Economic risk is the likelihood that economic activities, including economic mismanagement would cause drastic changes in a country's business environment that would have a negative impact on revenue and other short term and long term goals of companies. Economic risk could mean both internal and external. Internal factors include monetary stability, the currency exchange system (fixed vs. floating), government expenditure policies and the country's resource base. External economic risks include uncontrollable risks like supply shocks, currency fluctuations, trade deficits, natural disasters and the health of the overall global economy. A Countries adjustment to the impact of external economic shocks would vary from nation to nation.
Monetary stability can be evaluated by a variety of economic statistics. The relative size of government deficits, rate of money supply increase and the outflow of capital are key indicators of economic risk. Huge government deficits and a rapidly growing money supply can lead to runaway inflation and currency devaluation.

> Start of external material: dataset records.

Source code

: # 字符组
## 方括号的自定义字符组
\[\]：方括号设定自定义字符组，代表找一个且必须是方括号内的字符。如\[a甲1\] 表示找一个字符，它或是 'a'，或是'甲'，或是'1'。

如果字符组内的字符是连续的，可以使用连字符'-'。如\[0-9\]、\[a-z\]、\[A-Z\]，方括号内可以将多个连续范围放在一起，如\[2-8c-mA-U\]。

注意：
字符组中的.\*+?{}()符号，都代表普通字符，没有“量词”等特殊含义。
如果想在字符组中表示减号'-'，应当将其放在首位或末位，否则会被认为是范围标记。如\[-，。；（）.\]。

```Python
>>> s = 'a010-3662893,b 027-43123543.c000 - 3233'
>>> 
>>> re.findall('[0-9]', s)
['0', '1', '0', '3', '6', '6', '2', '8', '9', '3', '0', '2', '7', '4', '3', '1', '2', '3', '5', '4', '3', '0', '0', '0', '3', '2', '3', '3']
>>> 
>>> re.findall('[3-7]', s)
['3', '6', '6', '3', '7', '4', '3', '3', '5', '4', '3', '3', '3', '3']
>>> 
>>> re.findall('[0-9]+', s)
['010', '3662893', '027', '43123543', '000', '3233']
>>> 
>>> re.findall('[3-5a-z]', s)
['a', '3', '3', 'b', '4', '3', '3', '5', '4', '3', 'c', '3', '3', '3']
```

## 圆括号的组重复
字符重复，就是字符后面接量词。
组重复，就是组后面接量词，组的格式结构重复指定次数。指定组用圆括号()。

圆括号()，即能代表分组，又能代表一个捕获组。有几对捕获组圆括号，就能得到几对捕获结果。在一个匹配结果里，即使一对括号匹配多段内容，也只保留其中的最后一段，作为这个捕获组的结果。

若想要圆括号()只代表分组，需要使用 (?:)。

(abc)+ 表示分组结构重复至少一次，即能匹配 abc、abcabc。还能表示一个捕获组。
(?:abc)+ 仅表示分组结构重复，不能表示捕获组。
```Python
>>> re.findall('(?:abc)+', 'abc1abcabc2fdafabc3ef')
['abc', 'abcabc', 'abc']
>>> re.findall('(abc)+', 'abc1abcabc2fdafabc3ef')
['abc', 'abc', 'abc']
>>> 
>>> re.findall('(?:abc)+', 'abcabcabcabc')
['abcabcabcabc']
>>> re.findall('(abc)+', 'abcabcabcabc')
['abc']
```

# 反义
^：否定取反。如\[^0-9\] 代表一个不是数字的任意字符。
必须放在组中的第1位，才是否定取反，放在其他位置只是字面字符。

Exchange rate volatility can be controlled by hedging anticipated offshore revenues in the foreign exchange market. Capital outflow is the export of savings by a country's citizens due to fears caused by the expectation of currency devaluation. Capital outflow is due to inappropriate economic policies or high political risk and is measured using the country's balance of payments account.
As a small open economy with strong linkages to International Finance markets and the global economy, Singapore has been affected by the global financial turmoil through various channels. The crash in the global financial markets and strains in US dollar funding affected the local stock market and the Asian Dollar market. The slowdown in the real economy would in turn affect Singapore's financial system through a negative feedback loop. Singapore continues to be exposed to the fluctuations in the global financial markets.
Singapore's equity and money markets were affected by the global financial turmoil. The domestic equity market has experienced sharp decline alongside sell-offs in equity markets globally. The STI (Straits Times Index, the index of Singapore stock exchange) has fallen by around 50% since the middle of the year in 2008.
On 30 October 2008, MAS established a swap line with the US Federal Reserve. By doing so MAS joined 13 other major central banks to have such a facility with the US central bank. The swap line was established as a precautionary measure.
The Singapore dollar money market has remained relatively insulated from the global crisis. In a strategic decision before the onset of the credit turmoil, MAS expanded the Standing Facility to include all participating banks of the MAS Electronic Payment System (MEPS+) in July 2008. As a result banks were assured that they would be able to access central bank liquidity if the need arises. 

The global financial turmoil has affected the economy. Singapore's GDP growth moderated from 7.7% y-o y in 2007 to 4.5% in 2008.The manufacturing sector was the main reason for negative GDP growth in Q3 2008, due to negative growth in the biomedical and electronics cluster.